# What do you think about Jonny Greenwood's classical work?



## PresenTense (May 7, 2016)

Radiohead's Jonny Greenwood has done pretty interesting things with London Contemporary Orchestra. He made an album with the amazing composer Krzysztof Penderecki. He's really into Steve Reich's music. What do you think about his pieces?

Unfortunately, most of his work is not on Youtube. You can listen to it on Spotify though.


----------



## Mahlerian (Nov 27, 2012)

The score for There will be Blood was really striking in the movie, but I never listened to it outside of that context. Music critic Alex Ross is very enthusiastic about Greenwood (and Radiohead in general).


----------



## PresenTense (May 7, 2016)

Mahlerian said:


> The score for There will be Blood was really striking in the movie, but I never listened to it outside of that context. Music critic Alex Ross is very enthusiastic about Greenwood (and Radiohead in general).


Yeah, There Will Be Blood was a great movie and the score was really amazing!


----------



## Morimur (Jan 23, 2014)

What I've heard sounds like Penderecki pastiche. Certainly gets the job done as film music though.


----------



## PresenTense (May 7, 2016)

Morimur said:


> What I've heard sounds like Penderecki pastiche. Certainly gets the job done as film music though.


Do you like Penderecki's music?


----------



## isorhythm (Jan 2, 2015)

Morimur said:


> What I've heard sounds like Penderecki pastiche. Certainly gets the job done as film music though.

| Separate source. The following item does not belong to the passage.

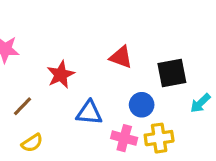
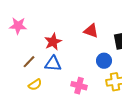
blue triangle: (89, 113) -> (53, 64), moved
pink cross: (124, 138) -> (79, 86), moved

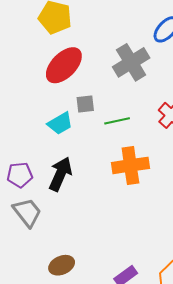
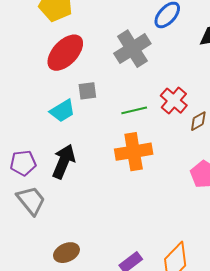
green line: (117, 121) -> (134, 110), moved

This was my reaction to the _There Were Be Blood_ soundtrack too - it got really effusive praise from movie reviewers who'd obviously never heard Penderecki before and thought Greenwood came up with those sounds.

Not a bad score though.


----------



## TwoFlutesOneTrumpet (Aug 31, 2011)

Mahlerian said:


> The score for There will be Blood was really striking in the movie, but I never listened to it outside of that context. Music critic Alex Ross is very enthusiastic about Greenwood (and Radiohead in general).

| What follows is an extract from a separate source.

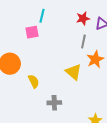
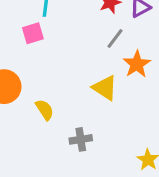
gray line: (83, 42) -> (115, 38), turned 32

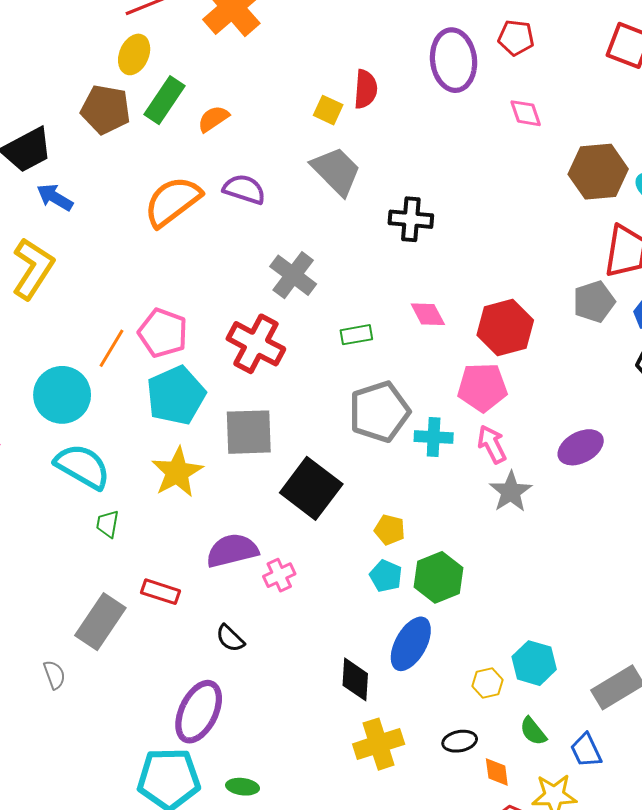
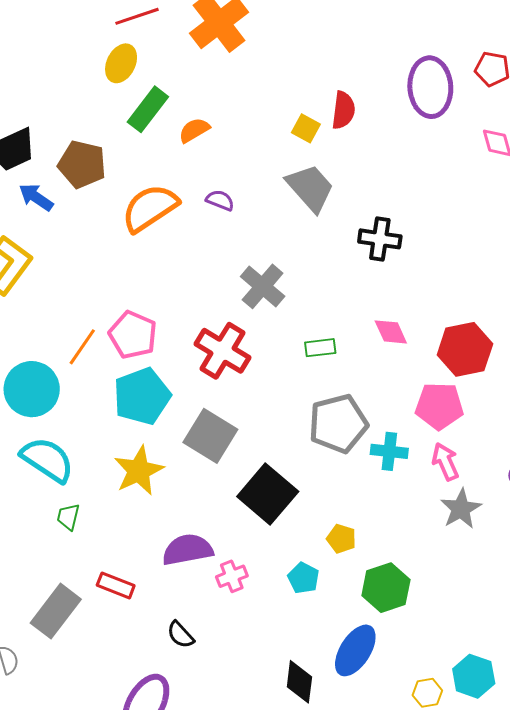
brown pentagon: (106, 109) -> (82, 164), moved
purple semicircle: (244, 189) -> (220, 200), size x0.7
gray square: (249, 432) -> (210, 436), turned 30
cyan pentagon: (386, 576) -> (303, 578), moved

Yeah, I remember thinking during some parts of the movie that the score was petty interesting. Usually, my brain either filters out film music or gets annoyed by the usual banality of film scoring but not in this movie.

But the part about the score I remember the most is the end of the movie, which was the 3rd movement of Brahms' violin concerto


----------



## Morimur (Jan 23, 2014)

PresenTense said:


> Do you like Penderecki's music?


His earlier work, yes. But he isn't a favorite of mine.


----------



## Mahlerian (Nov 27, 2012)

TwoFlutesOneTrumpet said:


> But the part about the score I remember the most is the end of the movie, which was the 3rd movement of Brahms' violin concerto


Well, that and the oil field fire scene, but me too.


----------



## TwoFlutesOneTrumpet (Aug 31, 2011)

Mahlerian said:


> Well, that and the oil field fire scene, but me too.


Was that the scene where Eli was walking to see Daniel to ask for his money? That's the music that stands out for me other than the end.


----------



## PresenTense (May 7, 2016)




----------



## PresenTense (May 7, 2016)

Jonny is self-taught. He studied music just for 3 weeks but then he had to quit music school because of Radiohead's tour. He continued studying by himself though.


----------



## BaDaBen (Sep 6, 2016)

A bit off topic, but much like Johnny Greenwood being known as a rock guy, Clint Mansell was the singer for the very-much-not-as-good-as-Radiohead Pop Will Eat Itself. Now that right there is an unexpected source of great composition...


----------



## Skilmarilion (Apr 6, 2013)

I was impressed with what I heard from _The Master_ recently. His orchestral arrangements on _A Moon Shaped Pool _ were brilliant.

One of my favourite parts from the There Will Be Blood soundtrack, with a gorgeous ondes Martenot part:


----------



## PresenTense (May 7, 2016)

Skilmarilion said:


> I was impressed with what I heard from _The Master_ recently. His orchestral arrangements on _A Moon Shaped Pool _ were brilliant.
> 
> One of my favourite parts from the There Will Be Blood soundtrack, with a gorgeous ondes Martenot part:


YES!!! AMSP strings were amazing!


----------



## ST4 (Oct 27, 2016)

He fascinates me but still hasn't clicked for me. Yes, I also see the obvious Penderecki influences


----------



## Pugg (Aug 8, 2014)

PresenTense said:


> [


I am going to use this one more often.


----------